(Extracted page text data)
───

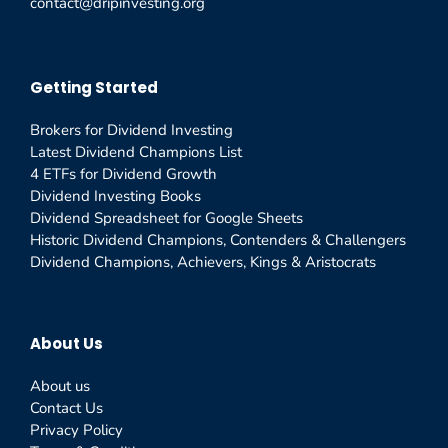
contact@dripinvesting.org
Getting Started
Brokers for Dividend Investing
Latest Dividend Champions List
4 ETFs for Dividend Growth
Dividend Investing Books
Dividend Spreadsheet for Google Sheets
Historic Dividend Champions, Contenders & Challengers
Dividend Champions, Achievers, Kings & Aristocrats
About Us
About us
Contact Us
Privacy Policy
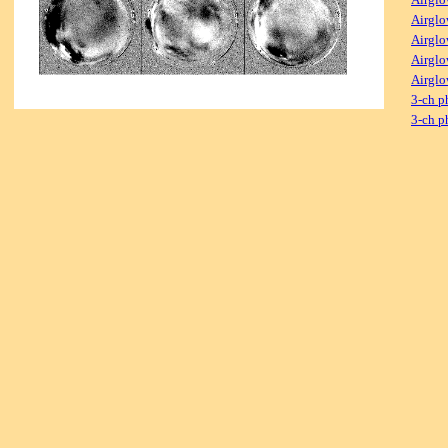
Airglo
Airglo
Airglo
Airglo
3-ch p
3-ch p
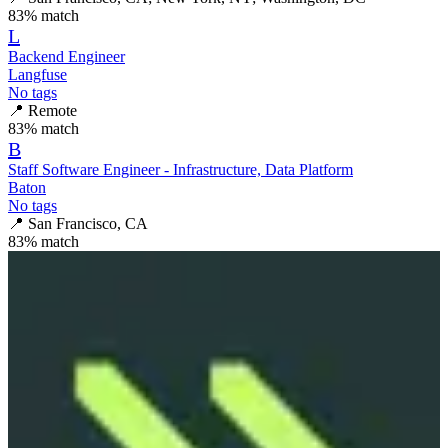
83
% match
L
Backend Engineer
Langfuse
No tags
📍
Remote
83
% match
B
Staff Software Engineer - Infrastructure, Data Platform
Baton
No tags
📍
San Francisco, CA
83
% match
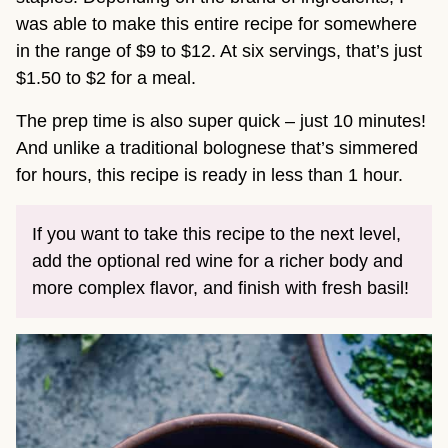
was able to make this entire recipe for somewhere
in the range of $9 to $12. At six servings, that’s just
$1.50 to $2 for a meal.
The prep time is also super quick – just 10 minutes!
And unlike a traditional bolognese that’s simmered
for hours, this recipe is ready in less than 1 hour.
If you want to take this recipe to the next level,
add the optional red wine for a richer body and
more complex flavor, and finish with fresh basil!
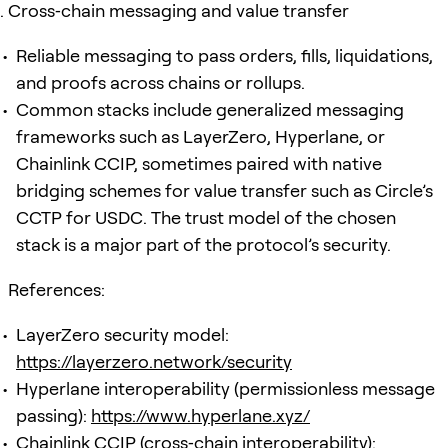
Cross‑chain messaging and value transfer
Reliable messaging to pass orders, fills, liquidations,
and proofs across chains or rollups.
Common stacks include generalized messaging
frameworks such as LayerZero, Hyperlane, or
Chainlink CCIP, sometimes paired with native
bridging schemes for value transfer such as Circle’s
CCTP for USDC. The trust model of the chosen
stack is a major part of the protocol’s security.
References:
LayerZero security model:
https://layerzero.network/security
Hyperlane interoperability (permissionless message
passing):
https://www.hyperlane.xyz/
Chainlink CCIP (cross‑chain interoperability):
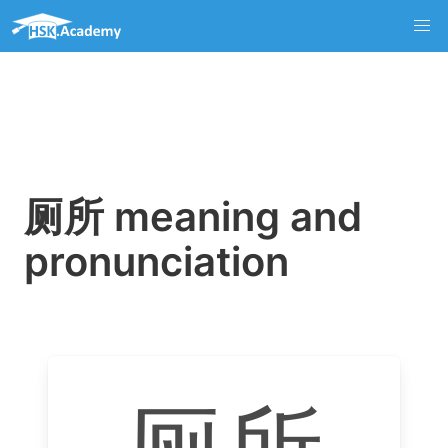
厕所 meaning and
pronunciation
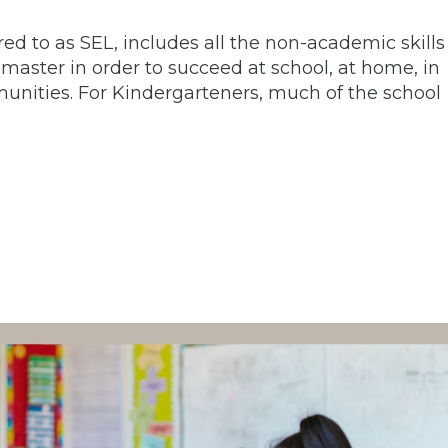
red to as SEL, includes all the non-academic skills
aster in order to succeed at school, at home, in
munities. For Kindergarteners, much of the school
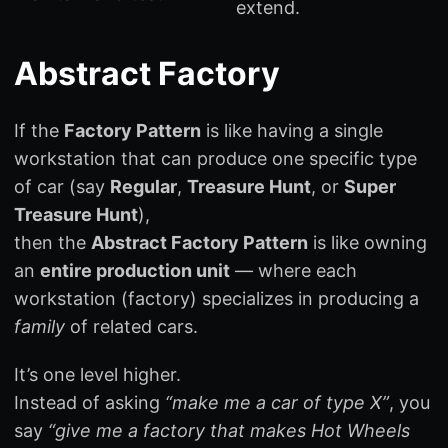
extend.
Abstract Factory
If the
Factory Pattern
is like having a single
workstation that can produce one specific type
of car (say
Regular
,
Treasure Hunt
, or
Super
Treasure Hunt
),
then the
Abstract Factory Pattern
is like owning
an
entire production unit
— where each
workstation (factory) specializes in producing a
family
of related cars.
It’s one level higher.
Instead of asking
“make me a car of type X”
, you
say
“give me a factory that makes Hot Wheels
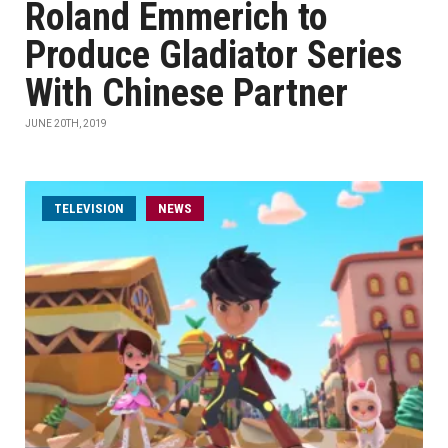
Roland Emmerich to
Produce Gladiator Series
With Chinese Partner
JUNE 20TH, 2019
TELEVISION
NEWS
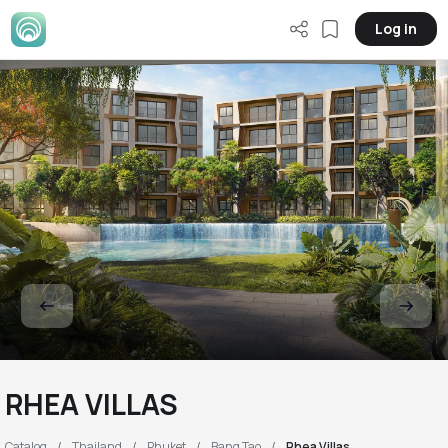
Log in
RHEA VILLAS
Catalog
Thailand
Phuket
Bang Tao
Rhea Villas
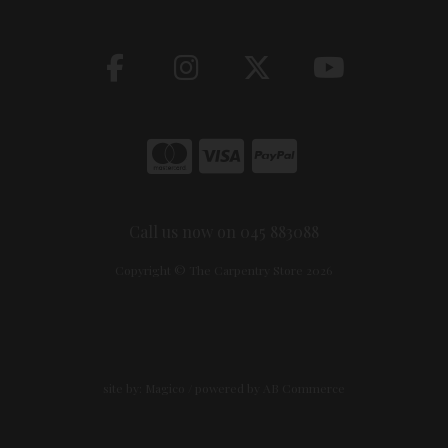
Call us now on 045 883088
Copyright © The Carpentry Store 2026
site by:
Magico
/ powered by
AB Commerce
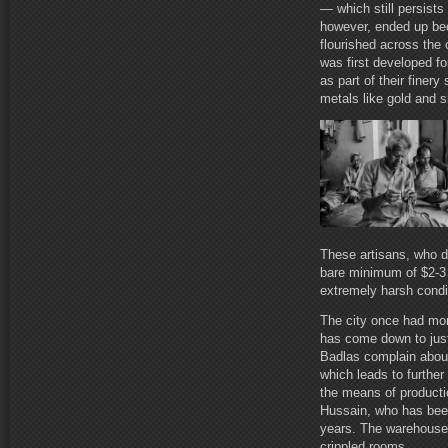
— which still persists
however, ended up be
flourished across the 
was first developed for
as part of their finer
metals like gold and s
These artisans, who de
bare minimum of $2-3 
extremely harsh condi
The city once had mo
has come down to just
Badlas complain about
which leads to further
the means of productio
Hussain, who has been
years. The warehouses
crippled rooms.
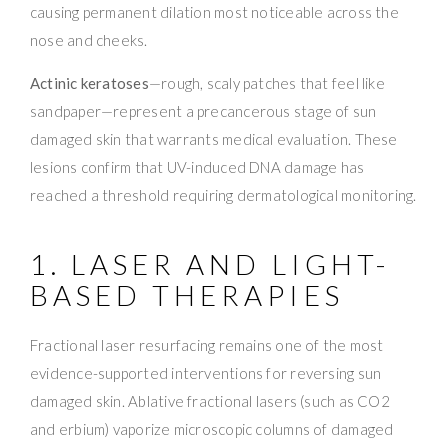
causing permanent dilation most noticeable across the
nose and cheeks.
Actinic keratoses
—rough, scaly patches that feel like
sandpaper—represent a precancerous stage of sun
damaged skin that warrants medical evaluation. These
lesions confirm that UV-induced DNA damage has
reached a threshold requiring dermatological monitoring.
1. LASER AND LIGHT-
BASED THERAPIES
Fractional laser resurfacing remains one of the most
evidence-supported interventions for reversing sun
damaged skin. Ablative fractional lasers (such as CO2
and erbium) vaporize microscopic columns of damaged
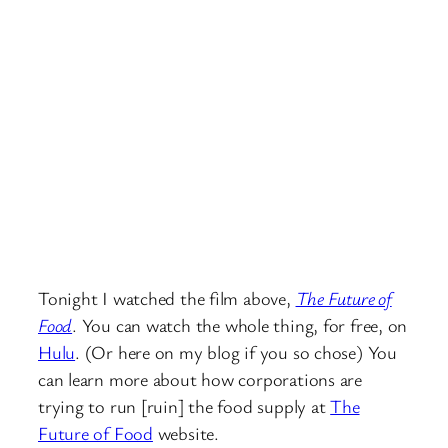
Tonight I watched the film above,
The Future of
Food
. You can watch the whole thing, for free, on
Hulu
. (Or here on my blog if you so chose) You
can learn more about how corporations are
trying to run [ruin] the food supply at
The
Future of Food
website.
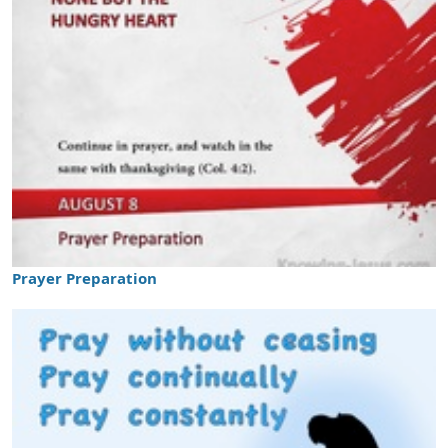
Prayer Preparation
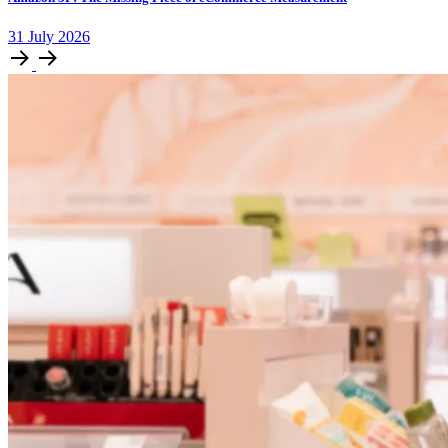
31
July
2026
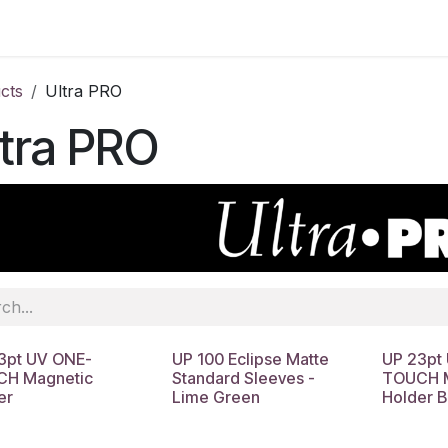
cts
Ultra PRO
tra PRO
3pt UV ONE-
UP 100 Eclipse Matte
UP 23pt
H Magnetic
Standard Sleeves -
TOUCH M
er
Lime Green
Holder B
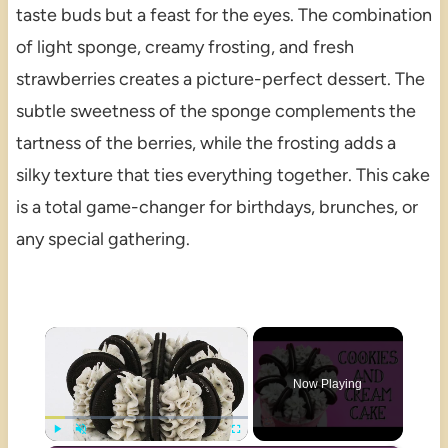
taste buds but a feast for the eyes. The combination
of light sponge, creamy frosting, and fresh
strawberries creates a picture-perfect dessert. The
subtle sweetness of the sponge complements the
tartness of the berries, while the frosting adds a
silky texture that ties everything together. This cake
is a total game-changer for birthdays, brunches, or
any special gathering.
×
Now Playing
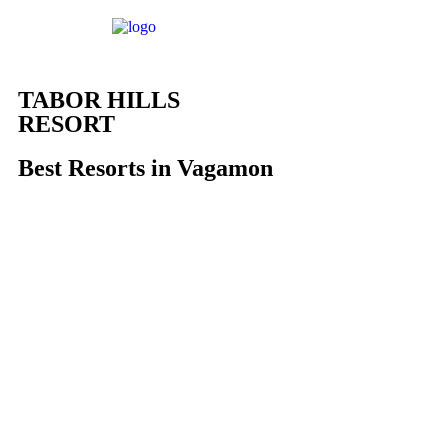
TABOR HILLS
RESORT
Best Resorts in Vagamon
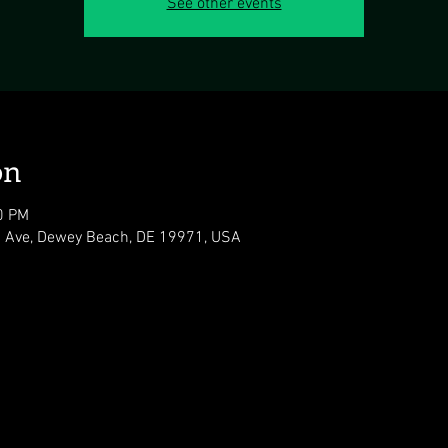
See other events
on
0 PM
 Ave, Dewey Beach, DE 19971, USA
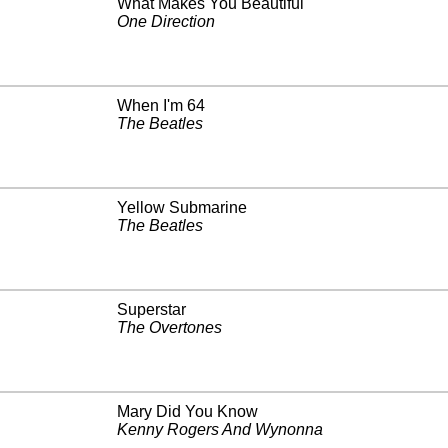
What Makes You Beautiful
One Direction
When I'm 64
The Beatles
Yellow Submarine
The Beatles
Superstar
The Overtones
Mary Did You Know
Kenny Rogers And Wynonna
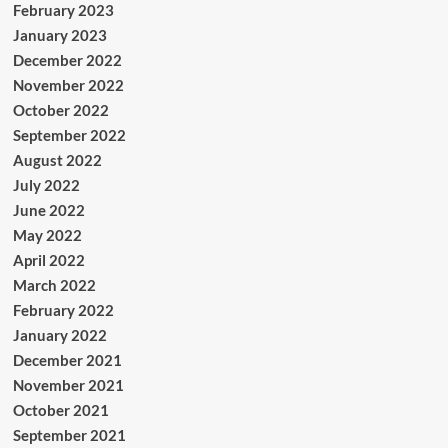
February 2023
January 2023
December 2022
November 2022
October 2022
September 2022
August 2022
July 2022
June 2022
May 2022
April 2022
March 2022
February 2022
January 2022
December 2021
November 2021
October 2021
September 2021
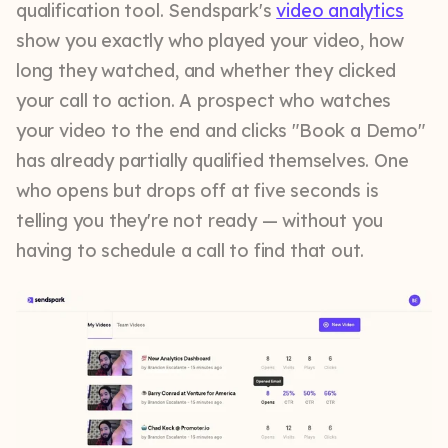
qualification tool. Sendspark's
video analytics
show you exactly who played your video, how
long they watched, and whether they clicked
your call to action. A prospect who watches
your video to the end and clicks "Book a Demo"
has already partially qualified themselves. One
who opens but drops off at five seconds is
telling you they're not ready — without you
having to schedule a call to find that out.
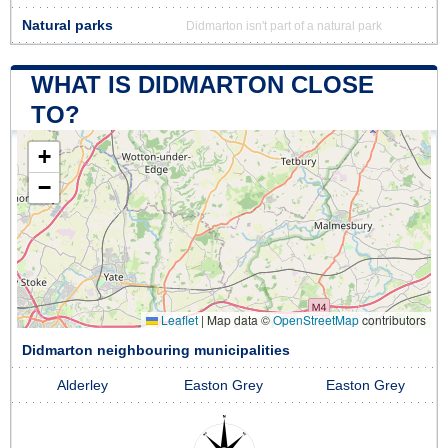
Natural parks
Didmarton isn't part of a natural park
WHAT IS DIDMARTON CLOSE
TO?
+
−
Leaflet
|
Map data ©
OpenStreetMap
contributors
Didmarton neighbouring municipalities
Alderley
Easton Grey
Easton Grey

───

YOUR OBJECTIVE :: The lines above that hold the string "transfer" are to be located and copied.

SOLUTION FOR THIS PROBLEM ::
Cross‑chain messaging and value transfer
bridging schemes for value transfer such as Circle’s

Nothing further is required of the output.